1.32 To the extent permitted by law, the aggregate liability of the Supplier arising from any cause (whether in contract, equity, tort (including the negligence of the Supplier or any of its employees, contractors or agents), any enactment, or otherwise), is limited to the Price paid by the Customer in relation to the specific Products and Services giving rise to the claim against the Supplier.

12. Consumer Guarantees Act and Fair Trading Act

1.33 For the purposes of section 43 of the CGA and section 5D of the FTA, if the Products and Services are being supplied and acquired in trade (as that term is defined in section 2 of the CGA), the parties agree that the provisions of the CGA and sections 9, 12A, 13 and 14(1) of the FTA have been contracted out of and do not apply to the supply of the Products and Services.

13. Binding and Enforceable Agreement

1.34 Each party warrants and represents that:

(a) it has the legal right, authority and full power to enter into, exercise its rights and perform its obligations under the Agreement;

(b) it has taken all necessary corporate and other action to authorise this execution, delivery and performance of this Agreement by that party;

(c) no further authorisation, consent or approval of any person is required as a condition of the validity of this Agreement or to give effect to the transactions contemplated by the Agreement; and

(d) this Agreement constitutes a valid and binding obligation of that party and is enforceable against that party.

14. Trusts

1.35 If any person enters into this Agreement as trustee of a trust, then that person warrants that:

(a) that person has the right to be indemnified from the assets of the trust and that right has not been lost or impaired by any action of that person including entry into this Agreement; and

(b) all of the persons who are trustees of the trust have approved entry into this Agreement.

15. Miscellaneous

1.36 No failure to exercise, and no delay in exercising, a right of any party under this Agreement will operate as a waiver of that right, nor will a single or partial exercise of a right preclude another or further exercise of that right or the exercise of another right.

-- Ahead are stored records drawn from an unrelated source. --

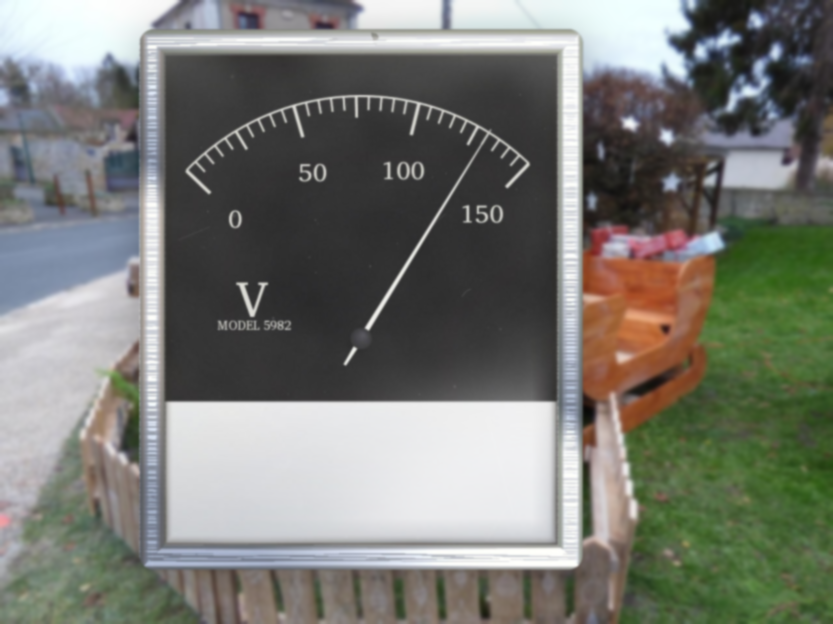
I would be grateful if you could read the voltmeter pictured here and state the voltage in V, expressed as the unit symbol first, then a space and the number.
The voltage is V 130
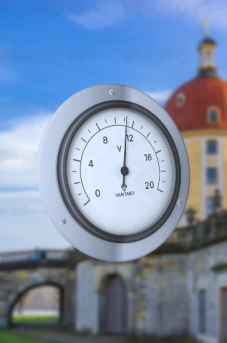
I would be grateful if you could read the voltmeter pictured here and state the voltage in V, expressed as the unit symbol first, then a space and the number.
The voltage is V 11
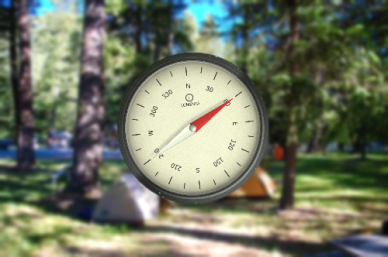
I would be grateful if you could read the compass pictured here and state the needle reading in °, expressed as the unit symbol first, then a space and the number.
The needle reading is ° 60
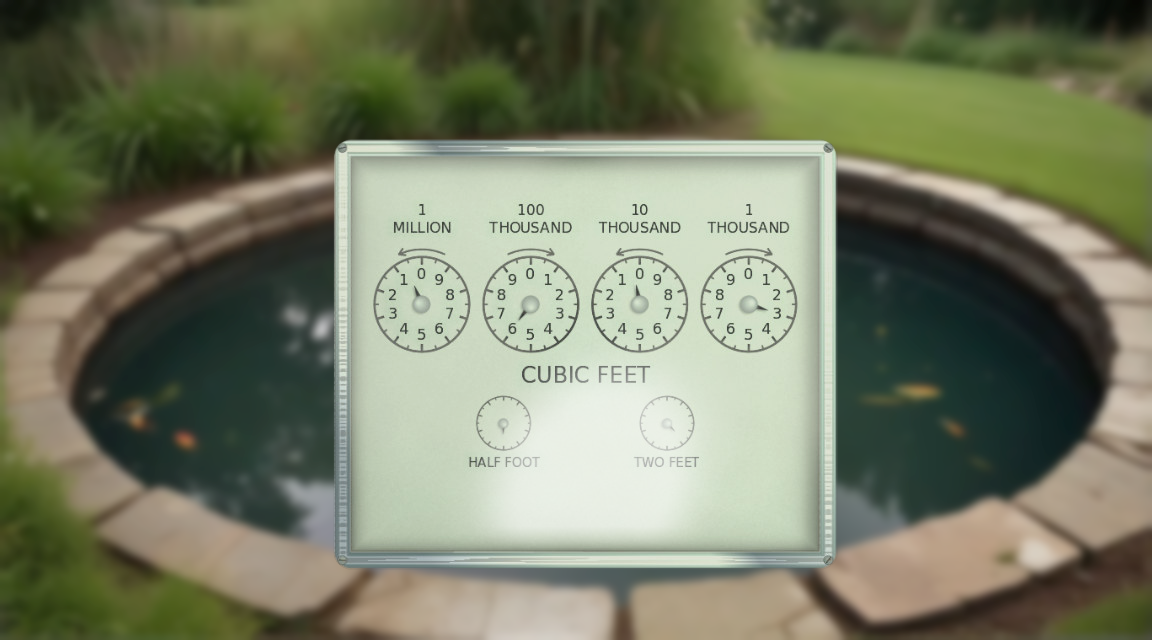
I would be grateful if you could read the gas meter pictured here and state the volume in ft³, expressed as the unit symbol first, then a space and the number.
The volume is ft³ 60300
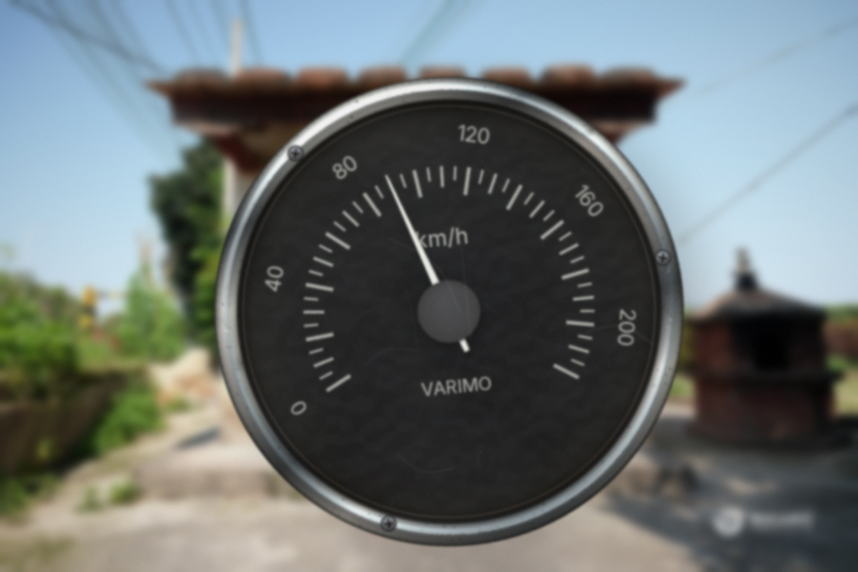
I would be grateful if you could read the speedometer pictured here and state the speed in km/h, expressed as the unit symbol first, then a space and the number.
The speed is km/h 90
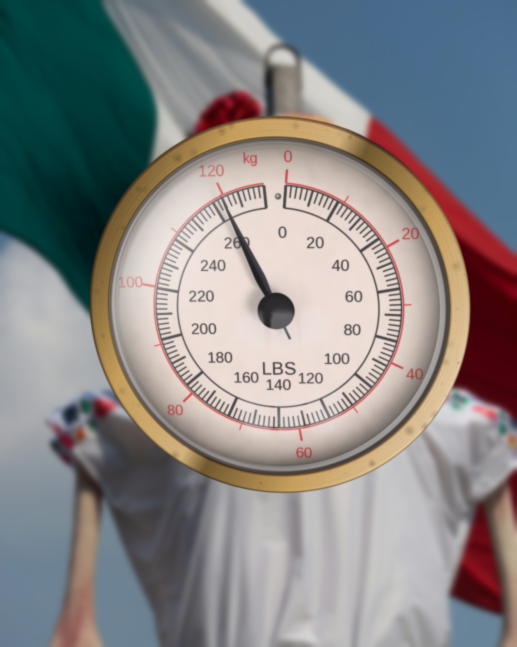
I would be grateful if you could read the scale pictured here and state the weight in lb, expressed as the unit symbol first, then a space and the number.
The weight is lb 264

1.37 No waiver by any party of its rights under this Agreement is effective unless it is in writing and signed by that party.

1.38 The Customer must not assign or otherwise dispose of, or declare a trust over or otherwise create an interest in, any or all of its rights under this Agreement without the prior written consent of the Supplier. Such consent may be withheld at the absolute discretion of the Supplier.

1.39 If any provision of this Agreement is or becomes invalid or unenforceable, that provision shall be deemed deleted from this Agreement and such invalidity or unenforceability shall not affect the other provisions of this Agreement, all of which shall remain in full force and effect to the extent permitted by law, subject to any modifications made necessary by the deletion of the invalid or unenforceable provision.

1.40 This Agreement is governed by, and is to be construed in accordance with, New Zealand law.

1.41 The parties submit to the non-exclusive jurisdiction of the courts of New Zealand in respect of all matters arising out of or relating to this Agreement, its performance or subject matter.

1.42 To the maximum extent permitted by law, this Agreement:

(a) records the entire arrangement between the parties relating to the matters dealt with in this Agreement; and

(b) supersedes all prior arrangements (whether written, oral or both) relating to such matters.